A cylinder fitted with a piston contains an ideal monoatomic gas at a temperature of `400K`. The piston is held fixed while heat `DeltaQ` is given to the gas, it is found the temperature of the gas has increased by `20K`. In an isobaric process the same `DeltaQ` heat is supplied slowely to it. Find the change in temperature in the second process?
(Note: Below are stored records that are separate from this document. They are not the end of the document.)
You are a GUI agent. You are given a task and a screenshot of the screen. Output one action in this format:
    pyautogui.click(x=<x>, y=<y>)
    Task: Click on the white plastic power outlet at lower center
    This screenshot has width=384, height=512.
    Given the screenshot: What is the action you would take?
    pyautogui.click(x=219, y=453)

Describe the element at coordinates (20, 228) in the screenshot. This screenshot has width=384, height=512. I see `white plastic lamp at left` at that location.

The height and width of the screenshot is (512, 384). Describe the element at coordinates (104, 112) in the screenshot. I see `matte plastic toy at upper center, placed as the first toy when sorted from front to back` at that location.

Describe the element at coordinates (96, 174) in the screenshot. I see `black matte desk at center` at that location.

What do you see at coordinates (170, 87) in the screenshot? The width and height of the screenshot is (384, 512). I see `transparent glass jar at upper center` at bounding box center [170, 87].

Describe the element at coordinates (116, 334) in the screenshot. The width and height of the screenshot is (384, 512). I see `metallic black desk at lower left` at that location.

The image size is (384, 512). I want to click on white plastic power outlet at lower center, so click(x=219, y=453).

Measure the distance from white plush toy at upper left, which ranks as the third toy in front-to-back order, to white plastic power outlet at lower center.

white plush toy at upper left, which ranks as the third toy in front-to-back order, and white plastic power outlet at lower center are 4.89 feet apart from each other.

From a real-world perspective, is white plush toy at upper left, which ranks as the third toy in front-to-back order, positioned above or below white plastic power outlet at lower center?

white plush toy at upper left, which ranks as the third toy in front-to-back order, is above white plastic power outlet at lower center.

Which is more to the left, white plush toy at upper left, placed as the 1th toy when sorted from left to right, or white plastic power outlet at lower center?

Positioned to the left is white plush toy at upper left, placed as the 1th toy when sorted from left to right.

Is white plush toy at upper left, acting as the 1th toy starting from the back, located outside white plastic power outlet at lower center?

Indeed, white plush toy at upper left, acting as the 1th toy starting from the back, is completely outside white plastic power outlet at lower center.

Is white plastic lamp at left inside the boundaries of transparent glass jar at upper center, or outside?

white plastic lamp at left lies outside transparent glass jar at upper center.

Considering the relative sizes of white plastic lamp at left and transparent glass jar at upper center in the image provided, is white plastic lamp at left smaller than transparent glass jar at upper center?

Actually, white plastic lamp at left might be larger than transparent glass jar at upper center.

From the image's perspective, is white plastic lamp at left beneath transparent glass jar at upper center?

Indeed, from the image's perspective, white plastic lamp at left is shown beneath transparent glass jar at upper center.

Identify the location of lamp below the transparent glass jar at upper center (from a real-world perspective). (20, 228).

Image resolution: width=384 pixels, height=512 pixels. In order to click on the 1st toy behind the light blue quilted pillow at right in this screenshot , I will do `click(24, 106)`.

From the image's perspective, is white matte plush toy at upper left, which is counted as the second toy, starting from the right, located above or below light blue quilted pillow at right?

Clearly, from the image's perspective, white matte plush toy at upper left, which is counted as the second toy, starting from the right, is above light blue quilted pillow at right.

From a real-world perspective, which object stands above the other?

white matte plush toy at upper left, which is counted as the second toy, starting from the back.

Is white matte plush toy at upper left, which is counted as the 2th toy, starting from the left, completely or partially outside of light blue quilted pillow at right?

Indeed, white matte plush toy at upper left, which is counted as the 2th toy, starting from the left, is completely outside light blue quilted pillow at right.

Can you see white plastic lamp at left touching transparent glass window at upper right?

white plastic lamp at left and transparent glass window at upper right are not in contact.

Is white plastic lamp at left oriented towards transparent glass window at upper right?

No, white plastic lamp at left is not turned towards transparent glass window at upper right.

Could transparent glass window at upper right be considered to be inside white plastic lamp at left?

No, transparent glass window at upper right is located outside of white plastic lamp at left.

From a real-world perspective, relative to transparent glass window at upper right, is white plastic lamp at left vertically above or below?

To solve the problem step by step, we will analyze the two processes: the isochoric process and the isobaric process. ### Step 1: Understand the Isochoric Process In the first process, the gas is heated at constant volume (isochoric process). The heat added to the system is given by the equation: \[ \Delta Q = \Delta U \] where \(\Delta U\) is the change in internal energy. For an ideal monoatomic gas, the change in internal energy can be expressed as: \[ \Delta U = n C_v \Delta T \] Here, \(C_v\) is the specific heat at constant volume, and \(\Delta T\) is the change in temperature. From the problem, we know that \(\Delta T = 20 \, K\). ### Step 2: Relate Heat to Change in Temperature Substituting the known values into the equation for the isochoric process: \[ \Delta Q = n C_v (20) \] ### Step 3: Understand the Isobaric Process In the second process, the gas is heated at constant pressure (isobaric process). The heat added to the system in this case is given by: \[ \Delta Q = n C_p \Delta T' \] where \(\Delta T'\) is the change in temperature during the isobaric process and \(C_p\) is the specific heat at constant pressure. ### Step 4: Equate the Heat for Both Processes Since the same amount of heat \(\Delta Q\) is supplied in both processes, we can equate the two expressions for heat: \[ n C_v (20) = n C_p \Delta T' \] We can cancel \(n\) from both sides (assuming \(n \neq 0\)): \[ C_v (20) = C_p \Delta T' \] ### Step 5: Use the Relation Between \(C_p\) and \(C_v\) For a monoatomic ideal gas, the relation between \(C_p\) and \(C_v\) is given by: \[ \frac{C_p}{C_v} = \frac{5}{3} \] This implies: \[ C_p = \frac{5}{3} C_v \] ### Step 6: Substitute \(C_p\) in the Heat Equation Substituting \(C_p\) into the equation: \[ C_v (20) = \left(\frac{5}{3} C_v\right) \Delta T' \] We can cancel \(C_v\) from both sides (assuming \(C_v \neq 0\)): \[ 20 = \frac{5}{3} \Delta T' \] ### Step 7: Solve for \(\Delta T'\) To find \(\Delta T'\), we rearrange the equation: \[ \Delta T' = 20 \cdot \frac{3}{5} = 12 \, K \] ### Final Answer The change in temperature in the second process (isobaric) is: \[ \Delta T' = 12 \, K \]